Rusia firma con China un acuerdo para construir un megaducto entre Siberia y Mongolia, dejando de lado el transporte marítimo de GNL.
Rusia ha conseguido un acuerdo para construir un colosal gasoducto a través de Siberia y Mongolia para satisfacer la insaciable demanda de China, un acuerdo que amenaza con redibujar el mapa energético mundial y dejar de lado una parte del comercio marítimo de GNL en el proceso.
Denominado Poder de Siberia 2, el gasoducto de Gazprom tendrá una capacidad de hasta 50 000 millones de metros cúbicos anuales, rivalizando con las líneas Nord Stream que unían Rusia con Europa antes de que la invasión de Ucrania rompiera esos lazos. Además, el primer gasoducto Poder de Siberia, de Siberia a China, transporta unos 38 000 millones de metros cúbicos anuales y podría aumentarse a 44 000 millones de metros cúbicos.

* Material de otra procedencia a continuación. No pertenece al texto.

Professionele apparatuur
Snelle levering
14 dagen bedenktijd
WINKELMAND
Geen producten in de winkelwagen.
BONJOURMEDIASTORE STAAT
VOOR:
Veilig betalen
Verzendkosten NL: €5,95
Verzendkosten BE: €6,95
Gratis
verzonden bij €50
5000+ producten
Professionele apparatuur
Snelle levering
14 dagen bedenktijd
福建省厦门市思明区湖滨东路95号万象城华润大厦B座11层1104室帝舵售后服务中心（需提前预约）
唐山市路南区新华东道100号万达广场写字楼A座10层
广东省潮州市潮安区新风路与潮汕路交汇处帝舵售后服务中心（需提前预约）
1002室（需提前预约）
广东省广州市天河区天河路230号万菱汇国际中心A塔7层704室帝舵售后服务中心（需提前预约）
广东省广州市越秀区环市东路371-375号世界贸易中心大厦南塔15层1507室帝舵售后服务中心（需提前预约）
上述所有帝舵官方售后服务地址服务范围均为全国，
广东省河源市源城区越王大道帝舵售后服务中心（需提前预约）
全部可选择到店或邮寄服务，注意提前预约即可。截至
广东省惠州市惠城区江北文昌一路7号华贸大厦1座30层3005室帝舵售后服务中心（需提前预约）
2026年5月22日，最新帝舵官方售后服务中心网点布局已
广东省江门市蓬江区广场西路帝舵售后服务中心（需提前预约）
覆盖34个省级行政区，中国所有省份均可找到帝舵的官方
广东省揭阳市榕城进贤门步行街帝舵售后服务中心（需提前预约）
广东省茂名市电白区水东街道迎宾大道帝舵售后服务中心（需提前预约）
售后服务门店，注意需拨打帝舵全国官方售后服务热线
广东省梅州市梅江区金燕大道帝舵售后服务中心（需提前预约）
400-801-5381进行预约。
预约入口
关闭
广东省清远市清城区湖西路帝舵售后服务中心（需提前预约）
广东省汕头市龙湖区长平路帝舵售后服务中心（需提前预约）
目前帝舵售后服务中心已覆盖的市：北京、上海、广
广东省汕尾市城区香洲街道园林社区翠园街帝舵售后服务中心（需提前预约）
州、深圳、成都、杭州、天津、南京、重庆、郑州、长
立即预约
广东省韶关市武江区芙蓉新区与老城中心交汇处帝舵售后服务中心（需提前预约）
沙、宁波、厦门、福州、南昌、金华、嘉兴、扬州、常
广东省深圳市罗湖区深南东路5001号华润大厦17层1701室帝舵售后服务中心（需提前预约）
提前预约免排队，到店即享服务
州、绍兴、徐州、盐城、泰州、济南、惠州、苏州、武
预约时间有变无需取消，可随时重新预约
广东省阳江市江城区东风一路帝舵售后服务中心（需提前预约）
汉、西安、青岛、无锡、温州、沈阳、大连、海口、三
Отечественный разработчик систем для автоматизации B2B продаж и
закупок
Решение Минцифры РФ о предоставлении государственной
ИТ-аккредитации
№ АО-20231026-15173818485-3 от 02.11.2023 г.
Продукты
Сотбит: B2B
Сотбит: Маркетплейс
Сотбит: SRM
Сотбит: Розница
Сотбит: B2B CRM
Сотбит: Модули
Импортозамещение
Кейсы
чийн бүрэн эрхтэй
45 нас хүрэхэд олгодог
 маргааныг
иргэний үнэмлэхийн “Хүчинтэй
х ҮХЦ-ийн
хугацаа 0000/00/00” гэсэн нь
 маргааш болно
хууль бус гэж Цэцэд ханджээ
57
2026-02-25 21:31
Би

Para Moscú, el gasoducto consolida un distanciamiento de los compradores europeos; para Pekín, garantiza seguridad energética a largo plazo con un descuento.
Sin embargo, las empresas navieras observan con cautela. Una arteria sin litoral de esta magnitud podría desviar la demanda de la flota mundial de metaneros, que ha dependido en gran medida del voraz apetito de China en los últimos años. Los analistas advierten que, si bien las importaciones chinas de GNL continuarán, el gas por gasoducto podría desplazar cada vez más el suministro marítimo de larga distancia desde países como Qatar, Estados Unidos y Australia.

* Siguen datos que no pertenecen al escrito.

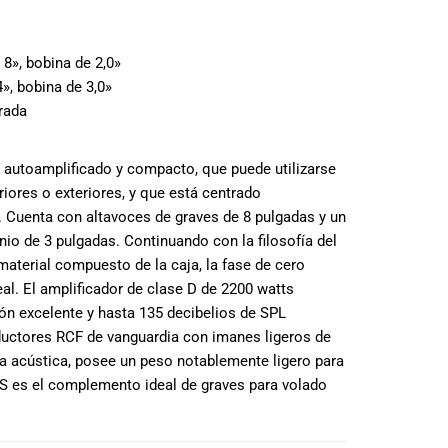
8», bobina de 2,0»
», bobina de 3,0»
rada
 autoamplificado y compacto, que puede utilizarse
riores o exteriores, y que está centrado
oz. Cuenta con altavoces de graves de 8 pulgadas y un
io de 3 pulgadas. Continuando con la filosofía del
terial compuesto de la caja, la fase de cero
eal. El amplificador de clase D de 2200 watts
ón excelente y hasta 135 decibelios de SPL
uctores RCF de vanguardia con imanes ligeros de
a acústica, posee un peso notablemente ligero para
AS es el complemento ideal de graves para volado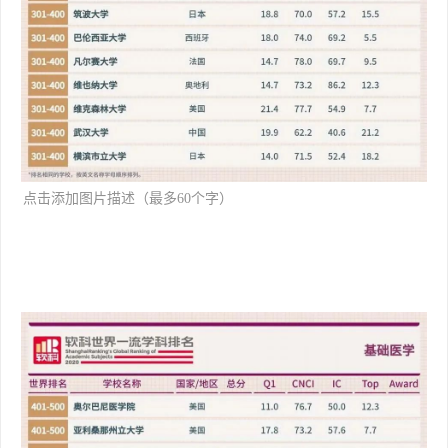
[backcolor=rgba(0, 0, 0, 0.549
点击添加图片描述（最多60个字）
02)]
编辑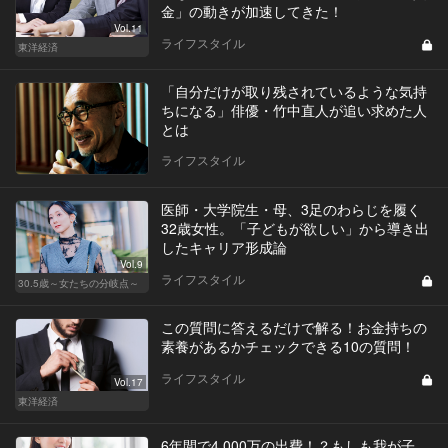
金」の動きが加速してきた！
Vol.11
ライフスタイル
東洋経済
「自分だけが取り残されているような気持
ちになる」俳優・竹中直人が追い求めた人
とは
ライフスタイル
医師・大学院生・母、3足のわらじを履く
32歳女性。「子どもが欲しい」から導き出
したキャリア形成論
Vol.9
ライフスタイル
30.5歳～女たちの分岐点～
この質問に答えるだけで解る！お金持ちの
素養があるかチェックできる10の質問！
ライフスタイル
Vol.17
東洋経済
6年間で4,000万の出費！？もしも我が子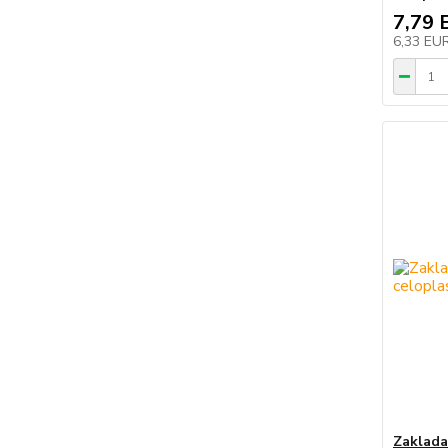
7,79 
6,33 EU
Zaklada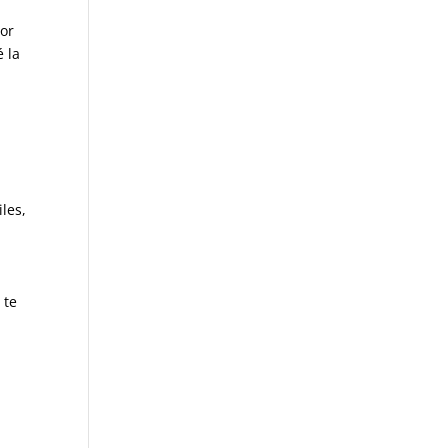
por
 la
les,
 te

Las expansiones potenciales de alrededor de 58 mil millones de metros cúbicos representan aproximadamente el 10% del volumen global de GNL hoy, y el 6-7% de los volúmenes esperados para 2030, según el análisis de SEB, un banco de inversión sueco, que ve el gran pacto energético de ayer en Beijing como negativo para los fundamentos a largo plazo del transporte de GNL.